*** Opening of PAGE EXTRACT ***

And the first question comes from the line of Mike Shlisky from D.A. Davidson. Please go ahead.

Mike Shlisky, Analyst

Good morning. Yes, I guess I'll start off by following up on your last comment, David, about the 2022 cash budget. Can you give any thoughts as to the 2023 cash budget at this point? Anything we should be looking at there?

David Goldberg, CFO

So the way we think about 2022 and 2023 is that we're really focused on executing on P7, where we think we have enough money inclusive of both '22 and '23. Thus, the engineering spend for P7, we expect to peak in this year and then should come down next year, and that brings us to production.

Mike Shlisky, Analyst

Great. Is that just a P7 comment or other expenses involving the platform or anticipated elsewhere?

David Goldberg, CFO

Yes. So the majority of our expenses are tied to P7. So that really speaks to, again, the majority of our budget and how we think about cash.

Mike Shlisky, Analyst

Great. If I could just turn to batteries secondly here, have any of your customers or your potential partners given you any indication that they've got enough or not enough either direction batteries for whenever they and you agree to launch the on-road products?

Daniel Barel, CEO

I'm not sure, Mike, I fully understand the question. You're asking if there has been communicated a shortage of batteries in our program?

*** Close of PAGE EXTRACT ***

WORK ORDER A -
In the earnings call transcript, what does the CFO expect to happen to engineering spend for P7?
WORK ORDER B -
Who are the people who speak in the earnings call transcript, and what title is given for each?
WORK ORDER C -
Carry the earnings call transcript forward from its final line.

*** Opening of THE DATA ***

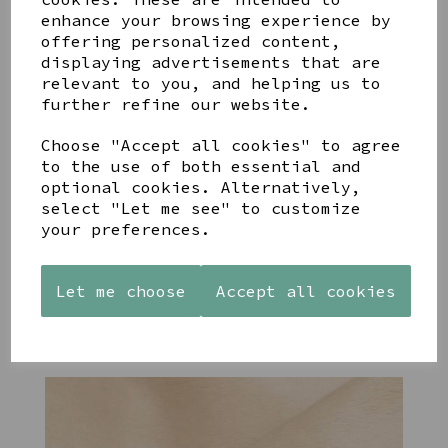
enhance your browsing experience by
offering personalized content,
YOU MAY ALSO LIKE
displaying advertisements that are
relevant to you, and helping us to
further refine our website.
Choose "Accept all cookies" to agree
to the use of both essential and
STONEWARE
PAW
AZENDI
optional cookies. Alternatively,
HEART
PRINTS
SILVER
select "Let me see" to customize
SHAPED
MANGO
AND CUBIC
your preferences.
TEALIGHT
WOOD
ZIRCONA
HOLDER
FRAME 4X6
TRIPLE
CIRCLE
£12.99
£17.00
Let me choose
Accept all cookies
STUDS
£40.00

*** Close of THE DATA ***

OUTPUT A -
He expects it to peak this year and then come down next year.

OUTPUT B -
Mike Shlisky, Analyst; David Goldberg, CFO; Daniel Barel, CEO

OUTPUT C -
Mike Shlisky, Analyst

Yes, I was asking whether you or any of your partners have gathered insights on the appropriate number of batteries needed to launch, for example, a 10,000-a-year product, and whether there have been any issues with obtaining commitments from cell suppliers or battery pack suppliers, either from your end or from your partner's end to meet upcoming demand here?

Daniel Barel, CEO

Yes. We don't see a shortage in battery capabilities currently with the forecast that we look at for the programs. We have multiple sources of batteries. We use different types of batteries in some of our programs, and we bring in the batteries in some of our programs. As you mentioned, our partners provide the batteries and manage all that. Keep in mind that in the commercial vehicle space, the 0 to 60 rate is less important; therefore, we can use different types of battery chemistry in configurations that do not necessarily require the highest power density, but would be more than adequate for what we need in the commercial vehicle space.

Mike Shlisky, Analyst

Okay. Great. That's great color. And if I can just throw in one more question here, could you tell us a little bit about some of the capabilities of this van, maybe the turning radius of the van compared to existing ICE and EV walk-in van models? And, secondly, the cargo capacity compared to current ICE and EV walk-in-van models?

Daniel Barel, CEO

Yes, sure. To begin with, I don't want to steal EAVX's thunder on the environment because this is, honestly, amazing. It’s a very revolutionary design that is built from the ground up for EVs, and I think it's a revolutionary design. REE is the first company to utilize it; it's been built for the P7 initially, and we're very, very excited about that. Naturally, due to the usage of the P7 and the powered-by-REE technology, the turning radius will be very tight, and we'd expect to have more volumetric efficiency than others. But on the specifics, I think it will be best to give the EAVX team the stage for that very shortly.

Operator, Operator

Thank you. Next question comes from the line of Jeff Osborne from Cowen and Co. Please go ahead.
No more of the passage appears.